Task objective:
The entries below should be output exactly as written.

(Data for the task begins)

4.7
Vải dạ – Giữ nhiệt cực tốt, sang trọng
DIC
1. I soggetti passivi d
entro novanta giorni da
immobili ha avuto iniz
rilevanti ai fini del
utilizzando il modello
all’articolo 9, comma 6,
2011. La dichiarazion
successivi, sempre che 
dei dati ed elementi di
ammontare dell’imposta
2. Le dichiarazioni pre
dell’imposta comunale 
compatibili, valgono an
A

(Data for the task ends)

Your solution:
4.7
Vải dạ – Giữ nhiệt cực tốt, sang trọng
DIC
1. I soggetti passivi d
entro novanta giorni da
immobili ha avuto iniz
rilevanti ai fini del
utilizzando il modello
all’articolo 9, comma 6,
2011. La dichiarazion
successivi, sempre che 
dei dati ed elementi di
ammontare dell’imposta
2. Le dichiarazioni pre
dell’imposta comunale 
compatibili, valgono an
A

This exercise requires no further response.